Veronica Mars - Saison 2

Vincent Julé | 21 mars 2007
Vincent Julé | 21 mars 2007

À peine le spectateur français s'est-il remis du final explosif de la première saison, où la mort de Lilly était résolue et l'identité de son meurtrier révélée, que pour peu qu'il soit aussi lecteur d'Ecran Large, il doit déjà affronter un nouveau mystère : Veronica Mars sera-t-elle annulée à la fin de sa saison 3 ou bien renouvelé pour une année supplémentaire, et sous quelle forme - spin-off ? Flash-forward ? (cf. news) La réponse n'étant pas attendue avant le 17 mai, il serait dommage de commencer à se faire du mouron, voire des nœuds au cerveau, alors que commence dès ce soir sur M6, et donc dans la foulée, la deuxième saison. L'année redoutée par toutes les séries, celle de la confirmation (24) ou de la déception (Lost), des illusions perdues (The O.C.) ou des promesses tenues (BSG). Et c'est ainsi que Veronica Mars se pose là. Car la série ne se contente pas de relever ce défi haut la main, non, elle propose une expérience télévisuelle rare et originale, qui tire complètement parti de son format, jusqu'à pousser notre rapport addictif et ludique dans ses derniers retranchements.

 


Après un été sentimentalement agité (Duncan ou Logan ?), Veronica retrouve donc Neptune High, ses cours suivis du fond de la classe, ses intrigues de couloir et, dès la fin du season premiere, son mystérieux crash du bus scolaire. Un premier épisode étonnement dense, qui inaugure un nouvel arc narratif plus sombre, plus complexe. Sur le long terme bien sûr, avec un mystère dont les indices et les enjeux sont disséminés, voire dissimulés, tout au long des 22 épisodes. Mais aussi chaque semaine, avec une enquête individuelle, qui en termes de rebondissements et faux-semblants vaut parfois à elle seule toute une saison de Desperate housewives.

 

 


Il était acquis que le créateur Rob Thomas ne prenait pas ses téléspectateurs pour des imbéciles, mais cette fois, il leur en demande encore plus.

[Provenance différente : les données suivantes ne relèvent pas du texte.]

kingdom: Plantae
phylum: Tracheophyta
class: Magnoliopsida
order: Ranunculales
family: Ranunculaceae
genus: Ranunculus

Entre les guests de choix (Steve Guttenberg, Kevin Smith), les références pop culture, les liens indéniables avec le « Buffyverse » (Alyson Hannigan, Charisma Carpenter), les nombreux personnages secondaires (Mac, Dick, Beaver, Meg, Jackie) et innombrables figures de Neptune (le maire, le principal, le coach, le livreur de pizza…), la série ne se donne pas tout entière au premier abord, à la première vision. On peut même dire que parfois elle ne se laisse pas faire. Ainsi, que ceux qui comprennent le bordel avec les Fitzpatrick lèvent le doigt.

 

 


En fin de compte, à l'instar de son héroïne dont le joli minois cache une répartie assassine, Veronica Mars, et cette saison 2 en particulier, cache derrière son apparence de simple teen show (diffusé sur la chaîne de Dawson's Creek, One Tree Hill ou Smallville) aux relents policiers, un objet télévisuel mature et fascinant. Un véritable Rubik's cube que l'on peut retourner dans tous les sens, et ainsi tomber sur une réplique à double sens, une influence recherchée, une gravité inattendue, une relation père-fille rafraîchissante, une maîtrise du montage, des morceaux rock'n'pop à mettre en boucle, un équilibre judicieux entre tous les personnages et leur temps à l'écran et… et… risten Bell, plus charmante et charismatique que jamais !

 

 


Au final, l'investissement du spectateur est toujours récompensé, et Veronica Mars se révèle épisode après épisode, saison après saison, l'une des séries les plus intelligentes du moment, et assurément la plus gratifiante.